A seguir, nos próximos meses, a Lockheed Martin começará a montar o GMLRS (Sistema de Lançamento Múltiplo Guiado de Foguetes) com componentes americanos em um local onde outros mísseis são mantidos, aumentando de algumas unidades para algumas centenas.
E à medida que caminhar se transforma em corrida, a Austrália espera produzir cerca de 3.000 GMLRS por ano com pelo menos algumas peças locais – muito provavelmente aquelas que dependem de “energética”, um termo que inclui os explosivos usados para lançar um míssil e explodir. seu alvo.
“O conhecimento intelectual está aqui”, disse o coronel Tony Watson, que lidera um programa para modernizar as fábricas governamentais em Mulwala e Benalla. “Portanto, é fácil crescer e expandir.”

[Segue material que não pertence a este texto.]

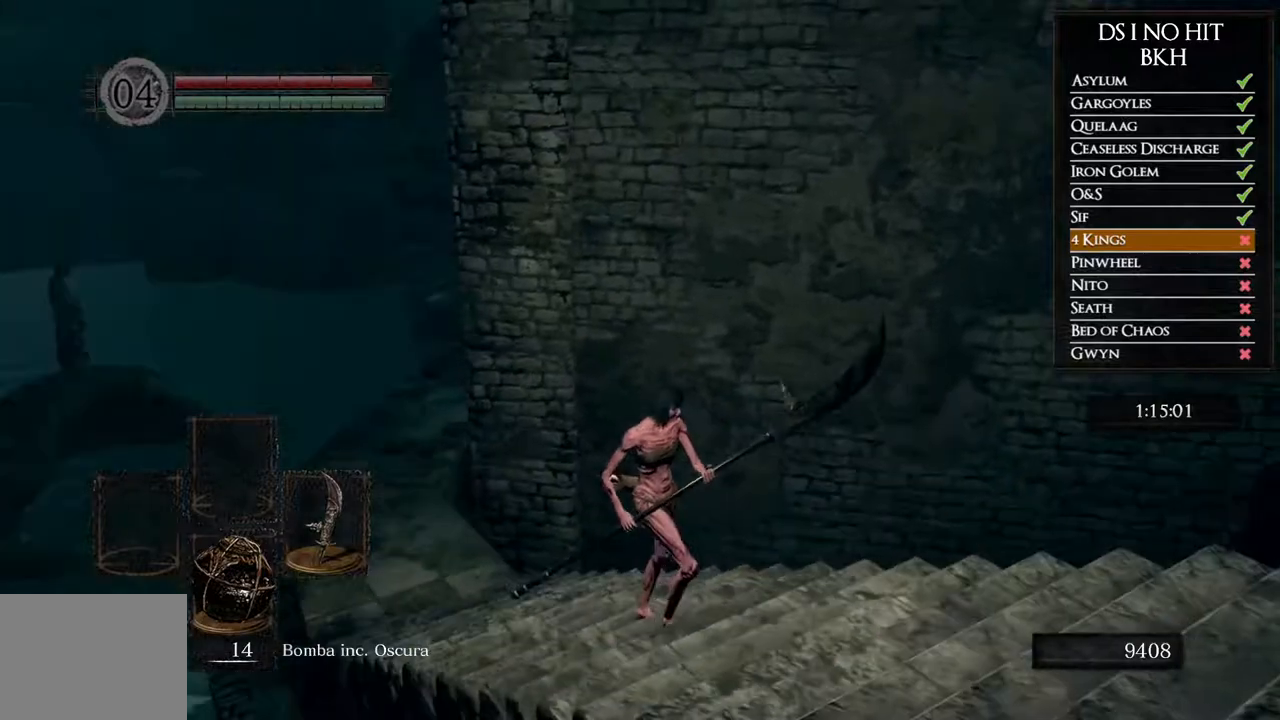
Gameplay with a controller (Xbox layout); each line is a JSON object with the inputs held at the frame after it. "events" lists button and stick changes between this image and that frame as [ms after this image, input, new state], when the widget could be followed in between.
{"buttons": [], "left_stick": "center", "right_stick": "center", "events": [[67, "right_stick", "down-left"], [217, "right_stick", "center"]]}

A produção, ao que tudo indica, aumentará com cautela. James Heading, diretor de programas da divisão de mísseis e controle de fogo da Lockheed Martin Austrália, disse que a coordenação de procedimentos de segurança para líquidos perigosos, diferenças de voltagem e outras questões já exigia idas e vindas consideráveis.
Ele acrescentou, no entanto, que as aprovações do Pentágono para a Austrália agora levam muitas vezes semanas em vez de meses ou anos – e que vale a pena superar os obstáculos principalmente porque os produtos finais são muito procurados.
Os GMLRS são lançados a partir de tubos em caminhões conhecidos como HIMARS e podem atingir alvos a 80 quilômetros de distância com 90 quilos de explosivos, usando GPS para ataques precisos.
No ano passado, os Estados Unidos forneceram à Ucrânia pelo menos 20 sistemas HIMARS, juntamente com o GMLRS, e rapidamente mudaram a dinâmica do conflito.
Taiwan encomendou pelo menos 29 lançadores HIMARS desde 2020, acrescentando outro cliente potencial para a Austrália. Israel fabrica os seus próprios sistemas de foguetes, mas autoridades americanas e australianas discutiram potenciais vendas a aliados na Europa.
O GMLRS, um produto estabelecido e relativamente simples, seria o que os australianos chamam de “limpador de cachimbo” – ajudará a resolver problemas com a produção conjunta, abrindo caminho para mais produção de mísseis e munições.
Na visão de futuro do Pentágono e da Austrália, a Austrália e outros parceiros dos EUA serão em breve os nós de uma cadeia de abastecimento global, produzindo armas intercambiáveis com maior capacidade de expansão em mais locais onde poderá ser necessário poder de fogo extra.
As armas seriam pelo menos parcialmente americanas. Eles simplesmente não virão todos da América – e isso pode tornar muito mais fácil evitar uma guerra ou combatê-la.
“O Ocidente tem uma grande oportunidade de aproveitar a sua base industrial colectiva, para garantir que mantemos uma ordem global baseada em regras”, disse o Marechal da Aeronáutica Leon Phillips, o oficial militar mais graduado da Austrália encarregado de armas guiadas e munições explosivas. “Estamos caminhando em direção a um modelo just-in-case e nos afastando do just-in-time.”